To complicate things further – again, despite the ongoing shortage of skilled workers – many employers also seem unwilling to pay the salaries necessary to attract the type of job candidates they’re looking for. They want to pay starting wages for experienced employees. In a true market economy, the opposite should be true. The shortage should drive salaries up, especially for experienced workers, and make it easier for recent graduates to find employment.

Unfortunately, that doesn’t seem to be the case.

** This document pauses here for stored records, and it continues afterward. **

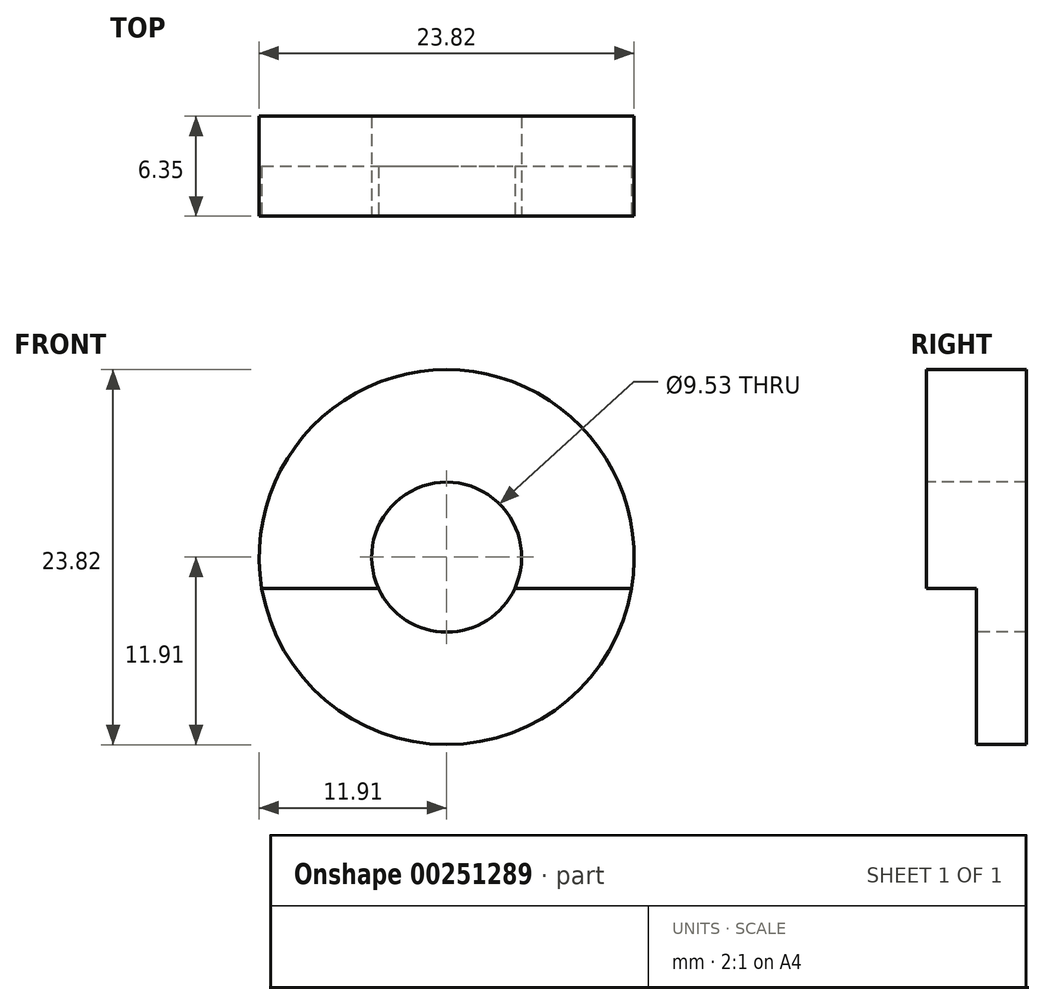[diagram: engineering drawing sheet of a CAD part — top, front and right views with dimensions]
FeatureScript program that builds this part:
annotation { "Feature Type Name" : "Feature", "Feature Type Description" : "" }
export const myFeature = defineFeature(function(context is Context, id is Id, definition is map)
    precondition{}
    {
        {
            var Q0;
            Q0=qCreatedBy(makeId("Front.planeOp"),FACE);
            var sketch = newSketch(context, id + "F0", { "sketchPlane" : qUnion([Q0])});
            skCircle(sketch, "E0", {"center": v(0, 0) * mm, "radius": 11.9 * mm});
            skSolve(sketch);
        }
        {
            var Q0;
            Q0 = qSketchRegion(id + "F0", true);
            extrude(context, id + "F1", {"entities" : qUnion([Q0]), "depth" : 6.35 * mm});
        }
        {
            var Q0;
            Q0=makeQuery(id+"F1.opExtrude","CAP_FACE",FACE,{"disambiguationData":[OSD([sQuery(id+"F0.wireOp",EDGE,"E0")])],"isStart":false});
            var sketch = newSketch(context, id + "F2", { "sketchPlane" : qUnion([Q0])});
            skCircle(sketch, "E1", {"center": v(0, 0) * mm, "radius": 4.76 * mm});
            skSolve(sketch);
        }
        {
            var Q0;
            Q0 = qSketchRegion(id + "F2", true);
            extrude(context, id + "F3", {"entities" : qUnion([Q0]), "operationType" : NewBodyOperationType.REMOVE, "oppositeDirection" : true, "depth" : 25.4 * mm});
        }
        {
            var Q0;
            Q0=makeQuery(id+"F1.opExtrude","CAP_FACE",FACE,{"disambiguationData":[OSD([sQuery(id+"F0.wireOp",EDGE,"E0")])],"isStart":false});
            var sketch = newSketch(context, id + "F4", { "sketchPlane" : qUnion([Q0])});
            skLineSegment(sketch, "E2", {"start": v(-16.23, -1.98) * mm, "end": v(17.4, -1.98) * mm});
            skArc(sketch, "E3", {"start": v(-4.33, -1.98) * mm, "mid": v(0, -4.76) * mm, "end": v(4.33, -1.98) * mm});
            skArc(sketch, "E4", {"start": v(-11.74, -1.98) * mm, "mid": v(0, -11.9) * mm, "end": v(11.74, -1.98) * mm});
            skSolve(sketch);
        }
        {
            var Q0;
            Q0 = qSketchRegion(id + "F4", true);
            extrude(context, id + "F5", {"entities" : qUnion([Q0]), "operationType" : NewBodyOperationType.REMOVE, "oppositeDirection" : true, "depth" : 3.17 * mm});
        }
    });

There has been much progress in recent years – at the educational, corporate, and even governmental levels – toward increasing the production of skilled workers to meet the growing need. Schools are starting, or expanding, programs in manufacturing technology, and investing in new equipment. Companies are partnering with local educational institutions to ensure their training programs are relevant to the needs of local industry. And municipal, state, and national governments are finally giving manufacturing some of the much-needed attention it deserves.

Yet, there still seems to be a disconnect between the available jobs and the available workers.

Granted, there’s no substitute for experience. But whose responsibility is it to provide that experience? And how much is enough? Most manufacturing technology programs today provide extensive hands-on, at-the-machine training, with students often producing real-world parts for real customers. But schools can only do so much. At some point, industry must step in and take the reins.

Perhaps you view recent graduates as unknown quantities. Although that’s understandable, it’s very possible those same graduates are more up-to-date on the latest manufacturing technologies – CAD/CAM, workholding, cutting tools, machining processes – than your existing staff. Still hesitant? Why not look within? Perhaps you already have someone on staff who, with a little training and encouragement, could take their hydraulic busbar bending machine skills to the next level and fill that job opening. They already have experience in your shop. You already know their work habits and capabilities. Why not send them to a local tech school, community college, or university to learn the skills your company needs?

And what of those workers who, out of necessity, went back to school to retrain for a new career in manufacturing? They have experience. They’ve been in the workforce. They’ve put in their time, often for decades. They know what it takes to earn a paycheck. They’ve paid their dues . . . just not in their new field.

Should they be paid the same starting wage as someone fresh out of school with no work experience? Many employers seem to think so. So what incentive is there for those workers to choose manufacturing as a career?

Granted, someone with 20 years of experience in another industry – who got laid off through no fault of their own – probably doesn’t warrant the same pay in a machine shop as a CNC machinist with 20 years of experience. But their experience should count for something.

Yes, the economy is still tough for a lot of shops. But that doesn’t justify the mindset that a job that pays something is better than no job at all. For manufacturing to succeed, businesses must be willing to pay sufficient wages to obtain – and retain – the right employees with the right skills.

Consider it an investment in your future.